Job.
Can you print the whole account of the Eagle Valley visit, word for word?

Eagle Valley: A Disappointing Visit

    After the grueling hike up the Eagle Valley Trail,  I anxiously awaited finally arriving at the plateau of Eagle Valley.  When I finally got there I was confronted with clouds of mosquitoes.  This is the first time this has happened on a Ozalenka Alpine Club hike.  The other times I was up at Eagle Valley there were no mosquitoes. 
    I spent some time scanning at the panorama of mountains and glaciers, and sat down on a boulder to eat the sandwich that I had been carrying in my daypack.  I was hungry and I eagerly awaiting biting into my lunch.  The pleasure of eating was greatly diminished by all of the mosquitoes that gave me no peace.  I gulped ate my sandwich as I swatted mosquitoes.  The photo below shows 24 of the beasties sitting on my pant legs as I ate.
    Once I had finished the sandwich, I had had enough of the mosquitoes, and I decided to head for the cabin, so I could finish the rest of my lunch and rest with out the torment.  The bugs and my weariness from the hike, had stifled any desire to explore Eagle Valley.  I had seen it before.  It was largely gravel and boulders from the outwash plain of the glaciers.  There were a few scattered alpine flowers, but not many.

Source data.
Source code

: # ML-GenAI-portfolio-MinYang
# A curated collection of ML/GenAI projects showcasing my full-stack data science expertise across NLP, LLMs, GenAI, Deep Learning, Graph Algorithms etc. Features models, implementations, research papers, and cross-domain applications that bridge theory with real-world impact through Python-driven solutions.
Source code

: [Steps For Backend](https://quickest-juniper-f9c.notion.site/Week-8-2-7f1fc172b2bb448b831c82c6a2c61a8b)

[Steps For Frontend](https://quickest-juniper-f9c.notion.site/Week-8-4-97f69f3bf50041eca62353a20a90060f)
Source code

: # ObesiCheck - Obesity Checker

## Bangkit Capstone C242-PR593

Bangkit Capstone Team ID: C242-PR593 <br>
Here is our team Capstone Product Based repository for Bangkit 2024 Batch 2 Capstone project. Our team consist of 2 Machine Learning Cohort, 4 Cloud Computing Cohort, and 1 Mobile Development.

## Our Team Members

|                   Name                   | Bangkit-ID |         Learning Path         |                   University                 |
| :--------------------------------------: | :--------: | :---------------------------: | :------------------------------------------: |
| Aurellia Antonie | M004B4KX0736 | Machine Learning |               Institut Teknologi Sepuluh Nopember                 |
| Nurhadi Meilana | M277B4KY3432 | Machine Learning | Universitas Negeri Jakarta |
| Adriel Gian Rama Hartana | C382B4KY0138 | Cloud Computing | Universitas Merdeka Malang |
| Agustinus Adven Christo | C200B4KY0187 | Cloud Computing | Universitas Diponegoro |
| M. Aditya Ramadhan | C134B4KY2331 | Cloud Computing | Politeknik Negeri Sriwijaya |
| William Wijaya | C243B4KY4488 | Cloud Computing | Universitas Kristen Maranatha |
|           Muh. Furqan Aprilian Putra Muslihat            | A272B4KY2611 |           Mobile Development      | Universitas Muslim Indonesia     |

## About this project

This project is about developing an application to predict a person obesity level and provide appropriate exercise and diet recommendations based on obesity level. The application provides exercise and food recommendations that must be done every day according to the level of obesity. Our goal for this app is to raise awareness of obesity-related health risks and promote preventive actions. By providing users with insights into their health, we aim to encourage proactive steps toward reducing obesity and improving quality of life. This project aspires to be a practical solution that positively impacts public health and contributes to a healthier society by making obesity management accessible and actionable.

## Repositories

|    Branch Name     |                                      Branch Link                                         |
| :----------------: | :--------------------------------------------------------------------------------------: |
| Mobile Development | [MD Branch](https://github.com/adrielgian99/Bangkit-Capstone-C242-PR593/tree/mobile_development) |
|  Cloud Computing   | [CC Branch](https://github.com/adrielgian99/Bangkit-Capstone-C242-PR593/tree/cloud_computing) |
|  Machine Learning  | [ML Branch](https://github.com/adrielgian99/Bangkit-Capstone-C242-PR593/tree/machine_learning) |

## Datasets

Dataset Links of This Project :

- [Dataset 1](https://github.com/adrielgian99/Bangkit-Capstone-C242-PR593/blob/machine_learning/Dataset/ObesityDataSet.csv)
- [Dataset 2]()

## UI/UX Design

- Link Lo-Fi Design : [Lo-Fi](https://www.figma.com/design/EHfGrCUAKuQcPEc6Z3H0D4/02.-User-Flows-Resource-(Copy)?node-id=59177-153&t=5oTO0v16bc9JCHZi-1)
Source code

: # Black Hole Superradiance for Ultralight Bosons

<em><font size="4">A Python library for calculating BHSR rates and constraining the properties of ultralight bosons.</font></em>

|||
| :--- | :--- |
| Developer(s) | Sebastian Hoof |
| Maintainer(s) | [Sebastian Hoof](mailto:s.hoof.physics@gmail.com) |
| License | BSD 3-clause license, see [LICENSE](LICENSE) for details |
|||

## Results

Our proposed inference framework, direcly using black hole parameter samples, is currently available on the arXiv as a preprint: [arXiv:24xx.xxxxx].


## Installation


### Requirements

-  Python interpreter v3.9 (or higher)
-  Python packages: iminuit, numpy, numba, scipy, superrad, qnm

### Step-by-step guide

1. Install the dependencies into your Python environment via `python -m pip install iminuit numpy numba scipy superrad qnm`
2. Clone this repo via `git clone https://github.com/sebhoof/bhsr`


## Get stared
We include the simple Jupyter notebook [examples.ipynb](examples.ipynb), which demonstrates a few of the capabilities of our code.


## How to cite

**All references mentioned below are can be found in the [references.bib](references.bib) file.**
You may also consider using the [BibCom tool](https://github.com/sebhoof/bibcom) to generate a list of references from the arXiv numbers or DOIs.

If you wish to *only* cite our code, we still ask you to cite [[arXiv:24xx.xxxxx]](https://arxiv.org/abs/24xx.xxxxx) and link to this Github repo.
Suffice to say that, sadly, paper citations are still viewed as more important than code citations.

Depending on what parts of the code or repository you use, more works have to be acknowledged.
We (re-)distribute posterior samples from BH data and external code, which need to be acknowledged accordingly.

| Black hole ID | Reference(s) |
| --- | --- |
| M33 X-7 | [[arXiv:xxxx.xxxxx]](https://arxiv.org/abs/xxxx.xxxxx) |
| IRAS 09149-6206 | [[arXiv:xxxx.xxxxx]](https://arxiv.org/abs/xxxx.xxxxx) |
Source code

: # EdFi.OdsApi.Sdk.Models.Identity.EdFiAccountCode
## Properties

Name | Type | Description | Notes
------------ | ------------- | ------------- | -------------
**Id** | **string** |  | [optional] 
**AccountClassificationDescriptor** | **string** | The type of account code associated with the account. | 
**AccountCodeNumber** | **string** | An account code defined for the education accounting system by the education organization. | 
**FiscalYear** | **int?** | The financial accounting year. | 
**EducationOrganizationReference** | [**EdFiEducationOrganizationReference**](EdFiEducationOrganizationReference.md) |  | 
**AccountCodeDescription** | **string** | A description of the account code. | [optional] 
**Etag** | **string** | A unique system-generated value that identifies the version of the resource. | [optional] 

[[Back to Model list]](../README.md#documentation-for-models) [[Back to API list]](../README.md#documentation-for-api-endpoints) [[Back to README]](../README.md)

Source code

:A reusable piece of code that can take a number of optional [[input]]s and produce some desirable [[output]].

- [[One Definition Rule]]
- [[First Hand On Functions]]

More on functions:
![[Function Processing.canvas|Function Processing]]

Your response.
Eagle Valley: A Disappointing Visit

    After the grueling hike up the Eagle Valley Trail,  I anxiously awaited finally arriving at the plateau of Eagle Valley.  When I finally got there I was confronted with clouds of mosquitoes.  This is the first time this has happened on a Ozalenka Alpine Club hike.  The other times I was up at Eagle Valley there were no mosquitoes. 
    I spent some time scanning at the panorama of mountains and glaciers, and sat down on a boulder to eat the sandwich that I had been carrying in my daypack.  I was hungry and I eagerly awaiting biting into my lunch.  The pleasure of eating was greatly diminished by all of the mosquitoes that gave me no peace.  I gulped ate my sandwich as I swatted mosquitoes.  The photo below shows 24 of the beasties sitting on my pant legs as I ate.
    Once I had finished the sandwich, I had had enough of the mosquitoes, and I decided to head for the cabin, so I could finish the rest of my lunch and rest with out the torment.  The bugs and my weariness from the hike, had stifled any desire to explore Eagle Valley.  I had seen it before.  It was largely gravel and boulders from the outwash plain of the glaciers.  There were a few scattered alpine flowers, but not many.